The reason lies in the fall of the Third Reich, which took down with it so great a part of the elites that had colluded with Hitler. The loss of East Prussia and Silesia, and the creation of the DDR, destroyed the bulk of the aristocratic class that had continued to loom large, not least in its domination of the armed forces, during the Weimar Republic. The industrial dynasties of the Ruhr were decapitated, Krupp, Thyssen and Stinnes never recovering their former positions. Individual survivors of these formations—a Dönhoff or Lambsdorff; a Porsche or Mohn—could make careers or rebuild businesses after the war. But collective identity and power were decisively weakened. West Germany, bourgeois enough by any measure, felt relatively classless, because in that sense topless. Even today, if one compares its elites to those of Britain, France or Italy, which survived the war more or less intact, it is much less clear how they are recruited: no public schools, no
grandes écoles
, no clerical preferment.
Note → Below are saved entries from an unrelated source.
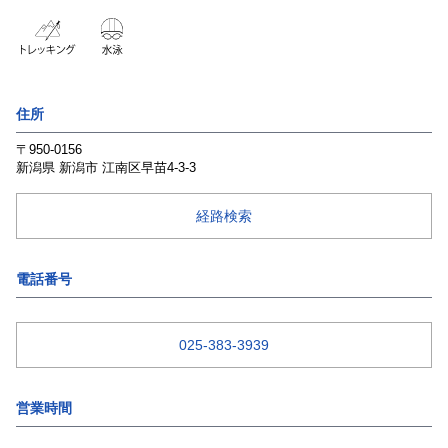
住所
〒950-0156
新潟県
新潟市
江南区早苗4-3-3
経路検索
電話番号
025-383-3939
営業時間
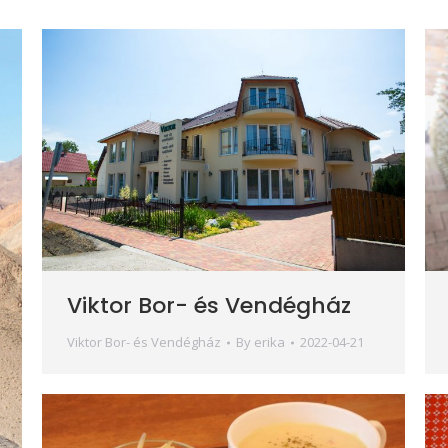
Viktor Bor- és Vendégház
Viktor Bor- és Vendégház
By
erika
2022-04-21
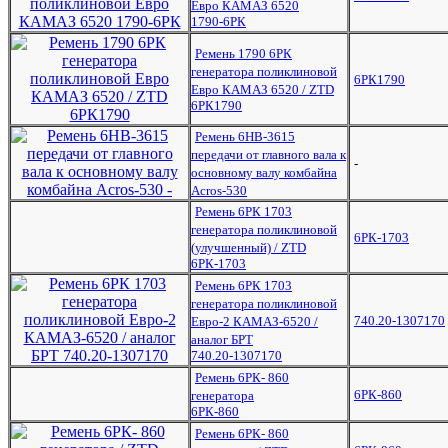
Евро КАМАЗ 6520
1790-6РК
Ремень 1790 6РК
генератора поликлиновой
6РК1790
Евро КАМАЗ 6520 / ZTD
6РК1790
Ремень 6НВ-3615
передачи от главного вала к
-
основному валу комбайна
Acros-530
Ремень 6РК 1703
генератора поликлиновой
6РК-1703
(улучшенный) / ZTD
6РК-1703
Ремень 6РК 1703
генератора поликлиновой
740.20-1307170
Евро-2 КАМАЗ-6520 /
аналог БРТ
740.20-1307170
Ремень 6РК- 860
6РК-860
генератора
6РК-860
Ремень 6РК- 860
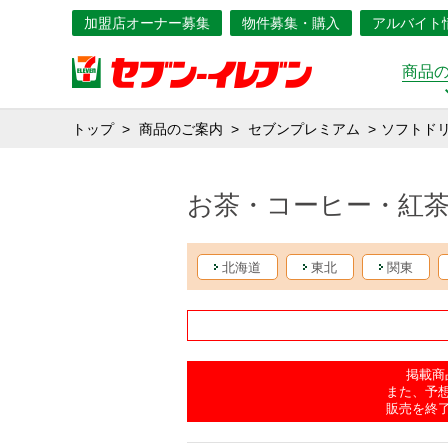
加盟店オーナー募集
物件募集・購入
アルバイト
商品
トップ
商品のご案内
セブンプレミアム
ソフトド
お茶・コーヒー・紅
北海道
東北
関東
掲載商
また、予
販売を終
Indeed, in that respect the
Bundesrepublik
appears more socially acephalous than the US itself, where Ivy League colleges have always provided a fast-track to Washington or Wall Street, and the Gini coefficient is anyway far higher. But if the Bonn Republic lacked any clear-cut privileged stratum above, it contained labouring masses below with a far greater sense of their past, and position in society, than their counterparts in America. The German proletariat, historically a later arrival than the British, never developed quite the same
cultural density, as of a world set apart from the rest of society. But if its collective identity was in that sense somewhat weaker, its collective consciousness, as a potential political actor, was nearly always higher. Though both are greatly diminished today, the German working class—less pulverized by de-industrialization, in an economy where manufacturing still counts for more; less demoralized by frontal defeats in the eighties—retains a practical and moral influence in the political system which British workers have lost.